Ричард Осборн — юрист. Он будет консультировать меня по делам издания книжки о Лоуренсе. Свое положение юриста в большой фирме Ричард пытается совмещать с самой что ни на есть богемной жизнью. Он любит выйти из своей конторы с кучей денег и отправиться на Монпарнас. Там он угощает всех налево и направо. Подвыпив, рассказывает о романе, который собирается написать. Домой он добирается поздно, тут же плюхается на кровать и часто является на службу в запачканном и измятом костюме. И чтобы отвлечь внимание от этих неприятных деталей, становится еще более словоохотливым и болтает, болтает без умолку, не давая слушателям и словечка вставить, так что про него говорят: «Ричард теряет клиентов, он же не переставая вещает».

Он похож на гимнаста под куполом цирка, который боится бросить взгляд на публику. Стоит ему посмотреть вниз, и он упадет. Ричард упадет где-то между своей юридической фирмой и Монпарнасом.

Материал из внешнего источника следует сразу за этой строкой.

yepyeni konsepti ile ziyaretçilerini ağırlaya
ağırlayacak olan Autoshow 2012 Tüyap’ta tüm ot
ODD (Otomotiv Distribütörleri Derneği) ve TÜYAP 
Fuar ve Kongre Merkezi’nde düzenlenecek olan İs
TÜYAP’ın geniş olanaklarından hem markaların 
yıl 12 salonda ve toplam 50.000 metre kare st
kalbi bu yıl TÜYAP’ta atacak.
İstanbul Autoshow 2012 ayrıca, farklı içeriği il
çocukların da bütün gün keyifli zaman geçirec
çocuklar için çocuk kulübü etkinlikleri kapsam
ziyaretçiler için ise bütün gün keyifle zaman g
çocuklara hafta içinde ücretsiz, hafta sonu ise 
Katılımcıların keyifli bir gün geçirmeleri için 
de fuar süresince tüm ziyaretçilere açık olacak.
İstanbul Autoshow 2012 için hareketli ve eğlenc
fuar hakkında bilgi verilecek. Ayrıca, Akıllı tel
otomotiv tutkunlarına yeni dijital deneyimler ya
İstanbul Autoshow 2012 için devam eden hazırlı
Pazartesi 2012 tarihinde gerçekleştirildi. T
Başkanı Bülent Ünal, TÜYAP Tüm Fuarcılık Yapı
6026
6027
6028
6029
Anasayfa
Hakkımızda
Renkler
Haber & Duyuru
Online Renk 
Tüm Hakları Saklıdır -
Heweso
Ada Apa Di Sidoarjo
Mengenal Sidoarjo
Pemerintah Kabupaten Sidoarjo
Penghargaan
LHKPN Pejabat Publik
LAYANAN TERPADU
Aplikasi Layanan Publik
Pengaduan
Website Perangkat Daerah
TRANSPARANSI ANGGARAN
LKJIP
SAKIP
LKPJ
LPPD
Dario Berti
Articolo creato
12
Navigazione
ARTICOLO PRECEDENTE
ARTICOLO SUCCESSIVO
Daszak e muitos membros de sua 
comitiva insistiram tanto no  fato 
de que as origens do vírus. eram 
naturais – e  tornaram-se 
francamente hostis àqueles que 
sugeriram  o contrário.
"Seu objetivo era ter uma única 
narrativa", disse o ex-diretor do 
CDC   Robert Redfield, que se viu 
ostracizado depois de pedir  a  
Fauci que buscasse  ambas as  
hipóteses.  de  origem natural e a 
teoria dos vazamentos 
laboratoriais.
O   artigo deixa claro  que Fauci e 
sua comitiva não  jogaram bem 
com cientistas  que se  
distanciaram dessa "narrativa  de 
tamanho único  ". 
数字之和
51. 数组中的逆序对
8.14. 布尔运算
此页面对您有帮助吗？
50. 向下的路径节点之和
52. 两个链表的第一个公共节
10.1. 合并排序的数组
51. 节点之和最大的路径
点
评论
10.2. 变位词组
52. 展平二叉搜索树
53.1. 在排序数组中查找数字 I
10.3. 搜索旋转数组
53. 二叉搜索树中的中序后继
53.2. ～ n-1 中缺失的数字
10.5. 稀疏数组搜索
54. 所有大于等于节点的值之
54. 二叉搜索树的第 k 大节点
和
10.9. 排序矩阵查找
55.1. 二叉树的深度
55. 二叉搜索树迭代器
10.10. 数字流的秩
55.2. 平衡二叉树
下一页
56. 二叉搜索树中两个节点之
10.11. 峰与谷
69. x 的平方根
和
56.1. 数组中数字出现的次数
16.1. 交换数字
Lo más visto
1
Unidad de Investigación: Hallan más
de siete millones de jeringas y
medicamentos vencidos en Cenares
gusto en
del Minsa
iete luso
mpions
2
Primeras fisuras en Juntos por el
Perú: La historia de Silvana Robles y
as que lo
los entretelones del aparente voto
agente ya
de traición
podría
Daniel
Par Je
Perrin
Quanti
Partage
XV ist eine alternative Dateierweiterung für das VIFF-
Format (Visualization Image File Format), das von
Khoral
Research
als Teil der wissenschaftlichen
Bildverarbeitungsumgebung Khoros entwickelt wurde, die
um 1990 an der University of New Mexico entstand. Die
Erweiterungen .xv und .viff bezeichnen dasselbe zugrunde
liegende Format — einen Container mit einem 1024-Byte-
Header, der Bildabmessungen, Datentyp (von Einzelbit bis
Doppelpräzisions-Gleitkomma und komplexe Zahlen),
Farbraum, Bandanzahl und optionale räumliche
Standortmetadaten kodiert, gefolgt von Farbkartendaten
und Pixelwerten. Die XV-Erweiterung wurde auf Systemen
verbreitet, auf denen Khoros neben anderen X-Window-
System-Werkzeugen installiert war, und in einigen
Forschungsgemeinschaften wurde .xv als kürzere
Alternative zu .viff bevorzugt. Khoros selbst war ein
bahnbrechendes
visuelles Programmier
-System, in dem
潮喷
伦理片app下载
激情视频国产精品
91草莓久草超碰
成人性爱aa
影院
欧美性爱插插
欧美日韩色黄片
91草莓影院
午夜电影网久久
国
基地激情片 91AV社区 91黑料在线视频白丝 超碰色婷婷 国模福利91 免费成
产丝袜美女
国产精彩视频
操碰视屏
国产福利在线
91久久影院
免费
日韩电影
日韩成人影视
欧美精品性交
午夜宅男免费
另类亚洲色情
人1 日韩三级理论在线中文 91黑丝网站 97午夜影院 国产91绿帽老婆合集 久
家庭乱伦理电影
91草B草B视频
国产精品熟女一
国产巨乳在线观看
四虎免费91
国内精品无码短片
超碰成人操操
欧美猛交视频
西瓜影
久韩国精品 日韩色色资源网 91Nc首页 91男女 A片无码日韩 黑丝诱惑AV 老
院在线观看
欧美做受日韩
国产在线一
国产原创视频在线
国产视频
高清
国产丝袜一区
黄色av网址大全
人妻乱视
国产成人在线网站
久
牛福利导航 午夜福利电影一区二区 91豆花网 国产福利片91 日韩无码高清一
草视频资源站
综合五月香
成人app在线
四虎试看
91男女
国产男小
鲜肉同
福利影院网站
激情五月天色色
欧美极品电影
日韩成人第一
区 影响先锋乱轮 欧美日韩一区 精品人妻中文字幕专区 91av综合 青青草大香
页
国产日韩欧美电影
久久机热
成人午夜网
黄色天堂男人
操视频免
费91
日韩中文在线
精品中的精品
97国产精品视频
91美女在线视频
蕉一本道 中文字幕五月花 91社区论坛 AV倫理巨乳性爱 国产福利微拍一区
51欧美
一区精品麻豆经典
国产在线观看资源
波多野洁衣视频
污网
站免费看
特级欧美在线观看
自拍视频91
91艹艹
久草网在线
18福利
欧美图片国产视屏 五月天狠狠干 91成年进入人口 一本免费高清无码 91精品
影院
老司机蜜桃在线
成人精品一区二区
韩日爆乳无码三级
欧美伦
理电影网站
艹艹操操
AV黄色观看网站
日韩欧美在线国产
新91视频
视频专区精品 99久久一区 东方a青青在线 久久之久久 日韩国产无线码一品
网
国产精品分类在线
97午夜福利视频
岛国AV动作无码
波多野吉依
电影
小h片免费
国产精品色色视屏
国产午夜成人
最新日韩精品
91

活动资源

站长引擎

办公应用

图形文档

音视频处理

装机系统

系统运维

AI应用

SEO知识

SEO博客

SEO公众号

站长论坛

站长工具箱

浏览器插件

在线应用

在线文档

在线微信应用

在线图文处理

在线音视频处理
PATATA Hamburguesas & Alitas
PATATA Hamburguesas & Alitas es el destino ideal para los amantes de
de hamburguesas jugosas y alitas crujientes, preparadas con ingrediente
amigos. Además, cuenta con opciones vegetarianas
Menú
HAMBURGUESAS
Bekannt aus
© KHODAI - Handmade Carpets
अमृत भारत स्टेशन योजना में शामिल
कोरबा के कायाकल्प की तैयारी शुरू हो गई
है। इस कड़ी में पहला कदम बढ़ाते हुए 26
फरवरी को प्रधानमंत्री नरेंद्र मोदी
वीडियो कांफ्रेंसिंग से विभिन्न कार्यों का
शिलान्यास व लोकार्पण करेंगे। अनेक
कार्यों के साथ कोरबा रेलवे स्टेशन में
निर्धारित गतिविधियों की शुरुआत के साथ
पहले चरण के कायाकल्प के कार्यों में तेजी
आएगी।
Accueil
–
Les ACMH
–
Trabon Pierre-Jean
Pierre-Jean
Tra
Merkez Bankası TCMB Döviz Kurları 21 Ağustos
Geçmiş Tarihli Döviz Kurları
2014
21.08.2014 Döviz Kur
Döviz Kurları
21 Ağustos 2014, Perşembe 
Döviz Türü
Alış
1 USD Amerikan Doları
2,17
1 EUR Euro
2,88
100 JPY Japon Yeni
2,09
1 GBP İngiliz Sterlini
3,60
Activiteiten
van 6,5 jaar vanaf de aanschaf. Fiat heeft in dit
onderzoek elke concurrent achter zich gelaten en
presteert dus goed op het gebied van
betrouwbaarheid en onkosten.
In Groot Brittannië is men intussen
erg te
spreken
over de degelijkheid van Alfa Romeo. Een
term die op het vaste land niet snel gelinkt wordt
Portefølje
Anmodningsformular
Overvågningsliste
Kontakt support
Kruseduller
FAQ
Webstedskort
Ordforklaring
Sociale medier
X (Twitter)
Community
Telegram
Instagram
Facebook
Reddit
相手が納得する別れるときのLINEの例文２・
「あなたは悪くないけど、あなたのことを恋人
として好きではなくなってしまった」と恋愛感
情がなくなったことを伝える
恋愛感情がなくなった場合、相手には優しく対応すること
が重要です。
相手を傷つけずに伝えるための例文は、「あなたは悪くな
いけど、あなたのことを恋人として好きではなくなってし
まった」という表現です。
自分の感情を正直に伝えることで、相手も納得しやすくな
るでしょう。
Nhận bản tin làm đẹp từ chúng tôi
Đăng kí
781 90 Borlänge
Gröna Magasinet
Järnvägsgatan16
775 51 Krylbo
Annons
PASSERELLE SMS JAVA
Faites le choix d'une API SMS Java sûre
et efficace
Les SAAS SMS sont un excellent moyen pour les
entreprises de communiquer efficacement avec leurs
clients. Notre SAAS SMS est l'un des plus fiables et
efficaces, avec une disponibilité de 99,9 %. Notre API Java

Никто не знает, где его отыскать, когда он прячет от всех обе свои личины. В то время когда он должен быть на службе, он может преспокойно спать в каком-нибудь отелишке возле невесть откуда взявшейся бабенки, а в другой раз может допоздна торчать у себя в конторе, когда друзья ждут его в кафе «Дом».

У него есть два постоянно повторяющихся монолога. Первый точно списан с выступления по делу о плагиате. Как будто множество разных людей крадут у него романы, пьесы, замыслы. Он готовится начать крупное дело против них. Они постоянно лезут к нему в портфель. Один из украденных романов уже опубликован, его пьеса под чужим именем сыграна на Бродвее. Вот почему он не показывает своих вещей не только мне, но и никому на свете.